Even though ovarian cysts after the menopause are less common, instances do crop up and may cause difficulties. Post-menopausal women with an ovarian cyst that is not suitable for conservative management may have to have an oophorectomy. This operation is done to take out the ovary within a bag so as not to have the cyst break open in the peritoneal cavity. Post-menopausal women are recommended to take a sonographical CA125 test using transvaginal grayscale. Magnetic resonance imaging (MRI), computed tomography (CT), and Doppler scans are not as good for the detection of post-menopausal cysts. Transvaginal ultrasound is the best way to understand the situation of ovarian cysts because it gives enhanced detail and more sensitivity. Larger cysts nevertheless should be examined transabdominally.
Although it may be advisable to suspect all ovarian cysts of being malignant in a woman after the menopause, to be completely sure requires a full laparotomy and staging procedure. Some seventeen percent of women after menopause contract ovarian cysts. There is no optimal solution to manage the cysts. Most of them will spontaneously be reabsorbed causing no major problem. Ovarian cysts and malignancy do not seem to be very correlated but ovarian cancer is showing a worrying increase in older women. If the cancer spreads beyond the ovary then survival is statistically unlikely. Recent research on ovarian cysts after the menopause from a sample of 226 women suggests that ovarian cysts that are benign are smaller than 50 mm in diameter and can benefit from safe management using constant monitoring of the cyst dimensions and the levels of CA125.
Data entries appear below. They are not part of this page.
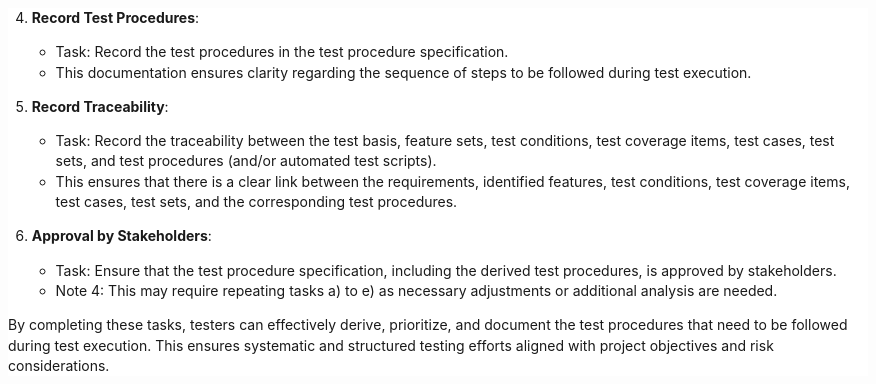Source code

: 4. **Record Test Procedures**:
   - Task: Record the test procedures in the test procedure specification.
   - This documentation ensures clarity regarding the sequence of steps to be followed during test execution.

5. **Record Traceability**:
   - Task: Record the traceability between the test basis, feature sets, test conditions, test coverage items, test cases, test sets, and test procedures (and/or automated test scripts).
   - This ensures that there is a clear link between the requirements, identified features, test conditions, test coverage items, test cases, test sets, and the corresponding test procedures.

6. **Approval by Stakeholders**:
   - Task: Ensure that the test procedure specification, including the derived test procedures, is approved by stakeholders.
   - Note 4: This may require repeating tasks a) to e) as necessary adjustments or additional analysis are needed.

By completing these tasks, testers can effectively derive, prioritize, and document the test procedures that need to be followed during test execution. This ensures systematic and structured testing efforts aligned with project objectives and risk considerations.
There are two main questions concerning ovarian cysts for women after menopause: what is the best management; and where the treatment should take place. A gynecologist generalist should be able to manage low-risk cases, but intermediate-risk cases should be referred to a cancer unit and those women who represent high-risk cases should go to a cancer center. Management changes should be revised accordingly when used with an index to determine malignancy risk. Measurement of CA 125 which is used in more than four out of every five studies is a typical test here. Usually a cutoff of 30 u/ml is used with test specificity of 75 percent and sensitivity of 81 percent. Using ultrasound has demonstrated 73 percent specificity and 89 percent sensitivity. To usefully evaluate ovarian cysts, Doppler sonography with color flow has also proven its worth. It is less effective in the evaluation of a tumor as benign or malignant to examine the cytological fluid from an ovarian cyst. In this case the sensitivity is only around 25 percent and the danger is greater that the cyst will break open.
In the laparoscopic management of ovarian cysts in post-menopausal women, the recommendation is often for oophorectomy instead of cystectomy. Frequently the error is made in choosing ovarian cyst fluid for a cytological assessment in an effort to identify cyst malignancy. The precision factor is only 25 percent in this case and there is also the risk of the cyst disintegrating. It is the high threat malignancy index that shows all ovarian cysts in post-menopausal women, which are suspected of being malignant. If a laparoscopy indicates suspicious clinical findings, then a full laparotomy and other staging procedures are to be employed. These must be done by a surgeon qualified for this as part of a multidisciplinary team working at a certified cancer center. Therefore one may deduce that aspiration has no real role to play in the post-menopausal management of asymptomatic ovarian cysts. Nevertheless, in conjunction with laparotomy and laparoscopy it might be a step in the preliminary surgical management. The extended midline incision should comprise biopsies from areas and adhesions under suspicion, the cytology in the form of ascites or washings, BSO, TAH and infra-colic omentectomy and laparotomy that is well documented. If the cyst is malignant this may have grave further effects on the probability of the patient surviving.
Post-menopausal ovarian cysts in common with many other chronic health ailments have no simple cause. For this reason, classical medicine that only focuses on a specific symptom will not be successful in remedying ovarian cysts. Several factors will in fact trigger the formation of an ovarian cyst. Some of these factors are directly responsible for ovarian cysts forming, and others act indirectly to play a secondary part to worsen existing cysts. Although classical medicine may be of use in handling a primary cause, these indirect factors will stay around and be the root of further complications. A holistic program is the only way to free yourself from a complaint of post-menopausal ovarian cysts. Because multiple factors are at the root of ovarian cysts, the treatment needs to integrate multiple dimensions. This is the only way for getting to the real, underlying problems and removing cysts forever.